VALÈNCIA. El rugido. El sonido cuando, al borde de la tragedia (y no se trata de una hipérbole, eh), un italiano del arrabal de la plantilla hace paaam y, aunque nadie cambie, todo se transforma.
Lo que ocurrió el domingo en Mestalla, casi a la hora de comer, fue un verdadero tortazo de realidad, nos puso en nuestro sitio, esa milésima de segundo en la que Piccini impacta y sabemos que será gol, esa milésima en la que, frente a tanto minimi, prevalece lo que de verdad importa, lo que trasciende.
El grito desde las mismas entrañas, el ruido puro frente al estruendo de las vísceras. Ni medidor de sonido ni pamplinas, ese grito. Quien blasfemaba hace un segundo, experimentando la plenitud del suspiro. Quien estaba quebrado por un equipo incapaz de imponerse, de repente erguido por la suerte del 93. La admiración por quienes, sin solución de continuidad, transitaron en apenas dos minutos de la desazón a la alegría más emotiva y justo después a la protesta, banderita o pañuelo en mano; no era un gesto contra el equipo o sus dirigentes, sino frente a uno mismo, buscando coherencia en la perplejidad, queriendo resistirse a una bipolaridad tan loca.
El sentido de todo, ingenuos de nosotros, es precisamente ese gol de Piccini en el 93.
Sí, gracias por contarnos que ese gol no revierte los problemas severos que arrastra el equipo, voluntarioso pero impotente en casi todos los tramos de un partido. Pero y qué, lo importante es ese gol de Piccini en el 93.
Sí, que ese gol no debe cambiar la opinión sobre el entrenador Marcelino, tan eufórico que fue su manera de mostrarnos en abierto la desesperación a cuestas. Pero y qué, lo importante es ese gol de Piccini en el 93.
Sí, que ese gol era frente al Huesca y justo poco antes pudieron hacer el 1-2 o cobrarse un penalti. La humillación de verse tan frágiles frente al colista, nos decís. Pero y qué, lo que importa es ese gol de Piccini en el 93.
Mientras unos cuantos seguís absortos por la evidencia de los motivos para la preocupación, el resto nos deleitamos de la complementariedad de ver que el grupo sigue delicado, pero gozando de un gol que solo se presenta en contadas ocasiones.
Estallido de absoluta felicidad, grita el narrador de la tele en una de las decenas de veces que hemos visto la repetición. Se trataba justo de eso, de un enorme fogonazo de emoción sin importar el resto. Incluso son muy laterales las explicaciones escénicas. Que si la celebración muestra a un grupo unido y con voluntad de revertir la temporada… Sí, lo hace, y es una pequeña buena señal, pero no hay que envolver con esas menudencias el gol de Piccini en el 93.

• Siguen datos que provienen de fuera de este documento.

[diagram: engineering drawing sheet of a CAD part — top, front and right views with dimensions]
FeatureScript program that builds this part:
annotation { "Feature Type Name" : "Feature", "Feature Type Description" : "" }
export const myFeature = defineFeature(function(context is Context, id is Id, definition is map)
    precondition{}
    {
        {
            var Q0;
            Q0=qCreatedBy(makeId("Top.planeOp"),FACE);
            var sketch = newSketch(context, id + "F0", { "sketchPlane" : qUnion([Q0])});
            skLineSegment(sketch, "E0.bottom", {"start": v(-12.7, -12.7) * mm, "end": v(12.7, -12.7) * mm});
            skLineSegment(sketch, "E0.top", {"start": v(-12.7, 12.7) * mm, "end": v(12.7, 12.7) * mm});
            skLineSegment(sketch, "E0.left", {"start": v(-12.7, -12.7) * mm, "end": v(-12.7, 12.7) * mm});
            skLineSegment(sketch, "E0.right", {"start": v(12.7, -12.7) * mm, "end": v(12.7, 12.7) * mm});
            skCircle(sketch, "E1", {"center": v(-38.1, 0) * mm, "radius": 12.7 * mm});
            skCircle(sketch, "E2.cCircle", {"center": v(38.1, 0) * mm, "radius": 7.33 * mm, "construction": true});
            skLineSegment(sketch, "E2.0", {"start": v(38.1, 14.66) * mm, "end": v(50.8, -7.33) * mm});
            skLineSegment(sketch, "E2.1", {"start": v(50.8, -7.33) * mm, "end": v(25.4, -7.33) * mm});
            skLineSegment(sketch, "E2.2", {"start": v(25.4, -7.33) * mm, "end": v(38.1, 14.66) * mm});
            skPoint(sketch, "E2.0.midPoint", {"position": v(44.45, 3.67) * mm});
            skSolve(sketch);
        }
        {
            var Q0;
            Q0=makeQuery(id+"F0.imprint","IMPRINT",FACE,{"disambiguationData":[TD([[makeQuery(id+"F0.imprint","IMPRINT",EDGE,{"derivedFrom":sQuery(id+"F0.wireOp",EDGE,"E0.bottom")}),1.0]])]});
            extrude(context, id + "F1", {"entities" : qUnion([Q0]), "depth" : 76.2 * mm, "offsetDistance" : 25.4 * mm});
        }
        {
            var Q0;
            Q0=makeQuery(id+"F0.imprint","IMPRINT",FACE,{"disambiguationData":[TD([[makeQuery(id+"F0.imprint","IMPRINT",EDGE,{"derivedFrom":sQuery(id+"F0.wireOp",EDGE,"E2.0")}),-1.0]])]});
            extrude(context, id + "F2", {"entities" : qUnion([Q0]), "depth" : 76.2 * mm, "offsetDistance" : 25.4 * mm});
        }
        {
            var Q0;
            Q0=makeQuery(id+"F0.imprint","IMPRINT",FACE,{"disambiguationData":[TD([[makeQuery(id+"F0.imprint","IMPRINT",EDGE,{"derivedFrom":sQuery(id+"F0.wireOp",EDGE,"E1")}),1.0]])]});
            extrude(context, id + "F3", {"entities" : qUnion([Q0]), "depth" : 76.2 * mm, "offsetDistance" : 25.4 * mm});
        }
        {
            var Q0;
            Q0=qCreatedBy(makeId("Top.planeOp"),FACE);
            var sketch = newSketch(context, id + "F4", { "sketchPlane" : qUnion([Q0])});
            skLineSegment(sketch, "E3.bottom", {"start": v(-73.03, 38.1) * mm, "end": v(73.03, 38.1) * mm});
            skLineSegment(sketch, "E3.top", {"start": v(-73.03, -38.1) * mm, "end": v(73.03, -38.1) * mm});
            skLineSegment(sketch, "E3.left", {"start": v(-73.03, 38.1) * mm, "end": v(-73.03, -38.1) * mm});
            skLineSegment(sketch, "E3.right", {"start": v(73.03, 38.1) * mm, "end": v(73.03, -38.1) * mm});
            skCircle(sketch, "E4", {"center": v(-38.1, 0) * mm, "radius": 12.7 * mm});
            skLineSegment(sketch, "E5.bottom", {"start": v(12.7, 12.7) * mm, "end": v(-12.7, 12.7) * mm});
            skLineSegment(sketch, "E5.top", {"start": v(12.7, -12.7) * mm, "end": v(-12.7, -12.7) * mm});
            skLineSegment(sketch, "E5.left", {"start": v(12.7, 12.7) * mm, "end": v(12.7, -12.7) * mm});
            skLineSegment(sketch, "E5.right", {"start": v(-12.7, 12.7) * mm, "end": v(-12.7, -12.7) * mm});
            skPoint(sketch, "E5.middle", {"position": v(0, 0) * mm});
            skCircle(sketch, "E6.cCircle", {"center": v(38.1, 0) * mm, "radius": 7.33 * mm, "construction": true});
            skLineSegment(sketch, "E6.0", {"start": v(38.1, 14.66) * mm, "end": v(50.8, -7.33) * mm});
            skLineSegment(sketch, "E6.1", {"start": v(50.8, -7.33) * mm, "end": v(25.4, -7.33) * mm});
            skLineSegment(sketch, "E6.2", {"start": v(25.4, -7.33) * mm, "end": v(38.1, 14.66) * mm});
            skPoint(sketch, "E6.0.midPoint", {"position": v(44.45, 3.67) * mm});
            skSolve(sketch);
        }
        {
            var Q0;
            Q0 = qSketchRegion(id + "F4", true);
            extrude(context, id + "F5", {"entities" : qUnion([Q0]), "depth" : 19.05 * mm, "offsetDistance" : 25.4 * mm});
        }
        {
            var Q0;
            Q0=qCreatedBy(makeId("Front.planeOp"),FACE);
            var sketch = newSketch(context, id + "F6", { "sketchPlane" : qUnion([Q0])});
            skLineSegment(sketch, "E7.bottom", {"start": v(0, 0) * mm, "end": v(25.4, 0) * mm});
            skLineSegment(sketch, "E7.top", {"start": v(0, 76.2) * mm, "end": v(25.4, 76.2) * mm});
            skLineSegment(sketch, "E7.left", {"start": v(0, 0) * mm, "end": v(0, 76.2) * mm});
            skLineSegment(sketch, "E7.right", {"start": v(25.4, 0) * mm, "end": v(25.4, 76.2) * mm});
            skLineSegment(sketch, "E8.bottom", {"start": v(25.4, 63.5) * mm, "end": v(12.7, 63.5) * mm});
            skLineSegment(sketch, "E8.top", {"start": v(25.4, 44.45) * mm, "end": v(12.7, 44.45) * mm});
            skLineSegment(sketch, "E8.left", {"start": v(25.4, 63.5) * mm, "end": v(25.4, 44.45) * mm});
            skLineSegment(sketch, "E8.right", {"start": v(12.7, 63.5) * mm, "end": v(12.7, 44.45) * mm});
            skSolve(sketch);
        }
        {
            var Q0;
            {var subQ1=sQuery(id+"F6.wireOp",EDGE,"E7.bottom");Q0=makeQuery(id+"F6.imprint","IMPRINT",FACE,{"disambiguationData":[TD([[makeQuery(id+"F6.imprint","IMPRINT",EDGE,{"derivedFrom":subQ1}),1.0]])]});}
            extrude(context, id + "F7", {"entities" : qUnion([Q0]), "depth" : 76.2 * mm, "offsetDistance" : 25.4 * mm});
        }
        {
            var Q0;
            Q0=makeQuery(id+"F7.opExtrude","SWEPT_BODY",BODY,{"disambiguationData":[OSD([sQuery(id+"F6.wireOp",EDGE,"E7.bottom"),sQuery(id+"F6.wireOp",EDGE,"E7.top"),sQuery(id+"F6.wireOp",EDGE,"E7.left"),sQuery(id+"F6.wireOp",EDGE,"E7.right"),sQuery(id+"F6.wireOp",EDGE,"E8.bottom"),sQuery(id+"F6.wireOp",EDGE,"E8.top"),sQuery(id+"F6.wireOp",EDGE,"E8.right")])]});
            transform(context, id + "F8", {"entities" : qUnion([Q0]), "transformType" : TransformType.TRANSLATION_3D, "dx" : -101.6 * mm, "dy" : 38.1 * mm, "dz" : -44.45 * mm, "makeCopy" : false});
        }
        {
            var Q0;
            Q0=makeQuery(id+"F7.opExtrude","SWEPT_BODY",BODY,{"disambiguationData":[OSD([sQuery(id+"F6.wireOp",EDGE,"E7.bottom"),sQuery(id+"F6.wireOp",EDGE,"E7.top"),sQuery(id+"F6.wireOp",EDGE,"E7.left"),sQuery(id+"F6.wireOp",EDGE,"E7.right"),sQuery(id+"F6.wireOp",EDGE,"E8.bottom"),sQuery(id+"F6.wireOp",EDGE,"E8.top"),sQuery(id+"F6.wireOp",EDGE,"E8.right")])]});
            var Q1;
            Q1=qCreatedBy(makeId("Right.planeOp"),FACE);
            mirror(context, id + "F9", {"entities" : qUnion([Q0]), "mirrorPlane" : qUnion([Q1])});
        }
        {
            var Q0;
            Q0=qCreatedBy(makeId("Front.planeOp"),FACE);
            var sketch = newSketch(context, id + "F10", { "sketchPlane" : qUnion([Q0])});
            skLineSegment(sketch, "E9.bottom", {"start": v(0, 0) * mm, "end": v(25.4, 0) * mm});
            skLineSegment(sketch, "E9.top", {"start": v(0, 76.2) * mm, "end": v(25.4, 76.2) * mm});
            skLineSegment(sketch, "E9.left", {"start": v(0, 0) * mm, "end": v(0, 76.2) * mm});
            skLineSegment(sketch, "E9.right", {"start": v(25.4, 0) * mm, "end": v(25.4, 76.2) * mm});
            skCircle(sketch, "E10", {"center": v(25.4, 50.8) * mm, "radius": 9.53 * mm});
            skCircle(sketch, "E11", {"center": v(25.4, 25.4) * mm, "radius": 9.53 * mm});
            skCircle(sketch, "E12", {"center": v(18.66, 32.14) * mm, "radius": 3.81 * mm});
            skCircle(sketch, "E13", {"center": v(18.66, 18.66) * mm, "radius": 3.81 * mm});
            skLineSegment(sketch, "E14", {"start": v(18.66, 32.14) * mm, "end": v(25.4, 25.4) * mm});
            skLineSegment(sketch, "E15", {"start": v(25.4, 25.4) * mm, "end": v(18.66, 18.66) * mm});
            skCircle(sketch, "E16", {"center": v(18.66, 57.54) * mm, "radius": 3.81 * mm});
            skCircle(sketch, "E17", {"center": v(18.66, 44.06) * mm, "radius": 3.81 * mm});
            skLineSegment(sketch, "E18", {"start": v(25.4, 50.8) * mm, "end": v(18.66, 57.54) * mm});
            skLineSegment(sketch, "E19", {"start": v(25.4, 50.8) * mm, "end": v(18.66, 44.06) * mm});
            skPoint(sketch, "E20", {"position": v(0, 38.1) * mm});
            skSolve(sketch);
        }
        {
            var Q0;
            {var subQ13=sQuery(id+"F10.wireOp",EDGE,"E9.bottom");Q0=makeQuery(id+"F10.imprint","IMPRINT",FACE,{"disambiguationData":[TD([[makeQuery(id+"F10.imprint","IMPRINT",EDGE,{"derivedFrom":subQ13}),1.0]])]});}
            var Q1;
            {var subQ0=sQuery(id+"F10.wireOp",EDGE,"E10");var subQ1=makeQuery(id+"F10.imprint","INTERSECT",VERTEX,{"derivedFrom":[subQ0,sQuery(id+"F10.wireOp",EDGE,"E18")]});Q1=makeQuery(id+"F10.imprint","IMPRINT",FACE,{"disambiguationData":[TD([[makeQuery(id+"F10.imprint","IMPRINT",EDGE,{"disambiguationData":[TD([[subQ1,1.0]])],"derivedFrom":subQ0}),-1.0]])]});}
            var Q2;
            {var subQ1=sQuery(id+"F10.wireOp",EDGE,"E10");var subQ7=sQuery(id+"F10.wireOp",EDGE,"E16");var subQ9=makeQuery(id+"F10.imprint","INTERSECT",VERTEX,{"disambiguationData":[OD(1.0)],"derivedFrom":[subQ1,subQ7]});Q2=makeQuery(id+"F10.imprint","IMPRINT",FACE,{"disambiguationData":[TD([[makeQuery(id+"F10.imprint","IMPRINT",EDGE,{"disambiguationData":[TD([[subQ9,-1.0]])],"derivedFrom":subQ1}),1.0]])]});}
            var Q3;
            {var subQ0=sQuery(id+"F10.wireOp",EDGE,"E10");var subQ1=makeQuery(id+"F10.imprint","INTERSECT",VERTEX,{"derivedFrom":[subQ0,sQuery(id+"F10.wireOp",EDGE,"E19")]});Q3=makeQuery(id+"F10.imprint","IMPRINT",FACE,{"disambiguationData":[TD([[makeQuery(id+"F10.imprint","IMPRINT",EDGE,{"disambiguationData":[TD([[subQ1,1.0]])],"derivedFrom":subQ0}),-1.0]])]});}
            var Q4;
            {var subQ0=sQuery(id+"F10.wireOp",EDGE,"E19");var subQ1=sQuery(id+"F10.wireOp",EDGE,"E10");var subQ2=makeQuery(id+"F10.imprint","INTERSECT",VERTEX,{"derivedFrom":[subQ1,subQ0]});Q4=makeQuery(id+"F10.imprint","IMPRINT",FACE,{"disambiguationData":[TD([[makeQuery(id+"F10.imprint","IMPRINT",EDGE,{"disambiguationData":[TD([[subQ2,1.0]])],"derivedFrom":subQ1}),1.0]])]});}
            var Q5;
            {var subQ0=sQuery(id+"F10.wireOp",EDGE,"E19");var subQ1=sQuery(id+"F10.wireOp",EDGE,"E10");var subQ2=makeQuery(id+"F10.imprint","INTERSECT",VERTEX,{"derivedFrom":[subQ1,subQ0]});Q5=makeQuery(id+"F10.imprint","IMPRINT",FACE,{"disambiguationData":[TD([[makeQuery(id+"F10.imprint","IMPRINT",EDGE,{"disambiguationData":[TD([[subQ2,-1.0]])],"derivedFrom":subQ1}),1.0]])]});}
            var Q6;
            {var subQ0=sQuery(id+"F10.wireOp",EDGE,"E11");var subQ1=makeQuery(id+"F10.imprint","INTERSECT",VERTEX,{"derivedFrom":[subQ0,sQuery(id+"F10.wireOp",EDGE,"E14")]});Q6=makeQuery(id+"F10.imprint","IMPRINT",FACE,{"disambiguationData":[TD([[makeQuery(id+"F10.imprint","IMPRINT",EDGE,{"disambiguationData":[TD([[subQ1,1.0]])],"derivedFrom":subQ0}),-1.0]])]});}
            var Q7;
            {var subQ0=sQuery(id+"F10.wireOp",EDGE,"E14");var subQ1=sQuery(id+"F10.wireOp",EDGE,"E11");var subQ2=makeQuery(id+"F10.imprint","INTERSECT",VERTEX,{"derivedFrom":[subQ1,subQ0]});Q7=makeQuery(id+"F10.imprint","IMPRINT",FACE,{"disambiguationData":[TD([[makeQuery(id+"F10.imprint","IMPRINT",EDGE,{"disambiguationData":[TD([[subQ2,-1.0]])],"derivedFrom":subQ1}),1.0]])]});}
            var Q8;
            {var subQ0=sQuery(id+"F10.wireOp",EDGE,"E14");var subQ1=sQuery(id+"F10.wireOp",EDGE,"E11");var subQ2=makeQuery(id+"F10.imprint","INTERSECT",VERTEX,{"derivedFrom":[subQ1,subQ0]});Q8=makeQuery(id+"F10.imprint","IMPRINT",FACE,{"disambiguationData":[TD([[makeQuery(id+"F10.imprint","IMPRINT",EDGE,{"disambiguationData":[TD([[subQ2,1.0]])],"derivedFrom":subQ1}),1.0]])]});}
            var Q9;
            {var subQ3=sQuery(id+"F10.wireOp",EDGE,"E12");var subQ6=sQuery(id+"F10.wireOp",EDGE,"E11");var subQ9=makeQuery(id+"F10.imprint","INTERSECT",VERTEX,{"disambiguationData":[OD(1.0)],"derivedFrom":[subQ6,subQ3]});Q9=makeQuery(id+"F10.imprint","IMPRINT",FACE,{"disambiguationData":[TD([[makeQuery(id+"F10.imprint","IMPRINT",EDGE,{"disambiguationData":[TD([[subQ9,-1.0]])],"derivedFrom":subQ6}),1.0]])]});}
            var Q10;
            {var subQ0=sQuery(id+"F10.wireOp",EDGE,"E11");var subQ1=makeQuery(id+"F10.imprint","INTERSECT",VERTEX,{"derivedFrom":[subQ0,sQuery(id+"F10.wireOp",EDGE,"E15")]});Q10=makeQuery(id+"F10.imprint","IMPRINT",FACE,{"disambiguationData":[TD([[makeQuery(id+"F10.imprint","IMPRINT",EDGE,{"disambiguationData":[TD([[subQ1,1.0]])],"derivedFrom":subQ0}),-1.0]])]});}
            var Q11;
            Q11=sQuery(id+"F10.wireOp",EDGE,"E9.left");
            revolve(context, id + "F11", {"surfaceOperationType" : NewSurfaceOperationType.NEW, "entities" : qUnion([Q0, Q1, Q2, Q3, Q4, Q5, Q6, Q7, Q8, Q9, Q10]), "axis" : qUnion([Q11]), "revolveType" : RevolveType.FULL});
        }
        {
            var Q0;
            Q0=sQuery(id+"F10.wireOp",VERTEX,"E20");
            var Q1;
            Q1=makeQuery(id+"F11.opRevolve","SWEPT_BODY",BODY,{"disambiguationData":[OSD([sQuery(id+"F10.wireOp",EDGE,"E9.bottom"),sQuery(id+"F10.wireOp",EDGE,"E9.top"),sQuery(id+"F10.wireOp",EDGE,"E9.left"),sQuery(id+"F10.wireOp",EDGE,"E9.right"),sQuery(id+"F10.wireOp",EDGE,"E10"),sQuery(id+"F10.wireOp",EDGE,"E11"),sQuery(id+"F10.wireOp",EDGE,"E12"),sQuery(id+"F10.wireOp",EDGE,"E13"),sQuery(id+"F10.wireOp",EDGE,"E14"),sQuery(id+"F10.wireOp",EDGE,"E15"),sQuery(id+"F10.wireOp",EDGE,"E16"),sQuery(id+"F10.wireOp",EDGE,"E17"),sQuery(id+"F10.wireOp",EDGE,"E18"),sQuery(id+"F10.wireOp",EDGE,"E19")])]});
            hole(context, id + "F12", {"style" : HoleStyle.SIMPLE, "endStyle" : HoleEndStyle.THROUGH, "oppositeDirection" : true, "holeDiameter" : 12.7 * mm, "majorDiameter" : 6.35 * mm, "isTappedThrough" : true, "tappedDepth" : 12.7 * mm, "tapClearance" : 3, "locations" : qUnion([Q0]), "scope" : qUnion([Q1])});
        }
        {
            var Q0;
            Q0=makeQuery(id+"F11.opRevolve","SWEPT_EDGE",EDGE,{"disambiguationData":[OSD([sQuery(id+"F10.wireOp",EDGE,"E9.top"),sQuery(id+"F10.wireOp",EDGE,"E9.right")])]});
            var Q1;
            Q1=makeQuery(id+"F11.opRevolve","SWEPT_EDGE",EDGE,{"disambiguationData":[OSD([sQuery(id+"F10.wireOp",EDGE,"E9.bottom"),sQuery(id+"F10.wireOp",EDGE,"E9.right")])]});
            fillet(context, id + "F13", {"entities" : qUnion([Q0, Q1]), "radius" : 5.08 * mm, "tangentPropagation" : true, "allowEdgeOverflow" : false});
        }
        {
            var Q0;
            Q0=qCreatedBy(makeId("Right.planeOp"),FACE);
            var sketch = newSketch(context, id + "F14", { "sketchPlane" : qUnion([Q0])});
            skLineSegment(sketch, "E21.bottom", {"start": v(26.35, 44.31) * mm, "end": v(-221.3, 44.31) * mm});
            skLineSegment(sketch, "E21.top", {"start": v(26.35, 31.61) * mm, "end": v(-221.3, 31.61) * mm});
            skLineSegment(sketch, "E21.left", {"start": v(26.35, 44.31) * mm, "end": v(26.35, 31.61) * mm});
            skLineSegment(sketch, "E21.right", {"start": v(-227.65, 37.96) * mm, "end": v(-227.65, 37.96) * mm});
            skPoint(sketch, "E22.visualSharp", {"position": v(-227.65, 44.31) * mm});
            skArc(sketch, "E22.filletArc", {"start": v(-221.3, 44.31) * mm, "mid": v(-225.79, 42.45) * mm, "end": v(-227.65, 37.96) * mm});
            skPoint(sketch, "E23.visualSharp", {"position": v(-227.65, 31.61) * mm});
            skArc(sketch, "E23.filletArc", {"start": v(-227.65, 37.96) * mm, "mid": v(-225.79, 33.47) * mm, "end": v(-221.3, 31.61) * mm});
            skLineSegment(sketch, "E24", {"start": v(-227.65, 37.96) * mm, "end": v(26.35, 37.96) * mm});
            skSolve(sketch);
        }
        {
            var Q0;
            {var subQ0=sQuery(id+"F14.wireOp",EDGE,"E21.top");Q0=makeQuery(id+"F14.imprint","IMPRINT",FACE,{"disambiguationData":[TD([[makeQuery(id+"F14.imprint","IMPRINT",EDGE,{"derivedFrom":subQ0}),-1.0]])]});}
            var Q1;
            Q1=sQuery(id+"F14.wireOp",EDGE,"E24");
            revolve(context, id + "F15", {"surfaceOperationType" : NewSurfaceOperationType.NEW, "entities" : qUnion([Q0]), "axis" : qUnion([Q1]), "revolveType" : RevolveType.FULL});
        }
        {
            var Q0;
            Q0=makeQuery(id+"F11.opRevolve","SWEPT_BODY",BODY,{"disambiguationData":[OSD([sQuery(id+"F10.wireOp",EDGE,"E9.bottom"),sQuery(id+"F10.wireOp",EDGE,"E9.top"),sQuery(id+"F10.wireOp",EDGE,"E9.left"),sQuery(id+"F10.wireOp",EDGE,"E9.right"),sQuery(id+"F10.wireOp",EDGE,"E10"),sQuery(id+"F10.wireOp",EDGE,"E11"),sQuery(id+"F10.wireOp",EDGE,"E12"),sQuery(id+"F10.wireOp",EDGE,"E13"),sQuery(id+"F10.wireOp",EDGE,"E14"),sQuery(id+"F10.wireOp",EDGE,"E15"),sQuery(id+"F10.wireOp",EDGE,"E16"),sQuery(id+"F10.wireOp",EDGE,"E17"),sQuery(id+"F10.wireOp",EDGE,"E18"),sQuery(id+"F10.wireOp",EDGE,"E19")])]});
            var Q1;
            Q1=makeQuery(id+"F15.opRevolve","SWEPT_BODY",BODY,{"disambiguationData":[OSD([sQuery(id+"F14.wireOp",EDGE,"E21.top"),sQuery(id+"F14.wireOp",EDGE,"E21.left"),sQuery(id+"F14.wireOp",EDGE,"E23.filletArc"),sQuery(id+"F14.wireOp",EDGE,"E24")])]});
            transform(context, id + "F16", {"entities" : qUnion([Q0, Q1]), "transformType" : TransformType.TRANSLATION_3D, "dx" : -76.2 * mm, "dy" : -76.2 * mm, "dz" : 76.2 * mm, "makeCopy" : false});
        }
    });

Porque ese gol es un antídoto frente a tanta insatisfacción camuflada de exigencia. Ese rugido es una de las cosas por las que la temporada valdrá la pena. El abrazo con el desconocido, la mirada cómplice. Una adrenalina con la que ni la mejor montaña rusa puede competir. Mestalla embadurnado de la tonalidad del sol de invierno, gritando el golpeo eficaz de un tal Piccini. Una representación inigualable.
Cuando alguien venga de nuevas habría que ponerle el gol en bucle. Sí, fue contra el Huesca, ¿y qué? Un recordatorio sobre de qué iba todo esto.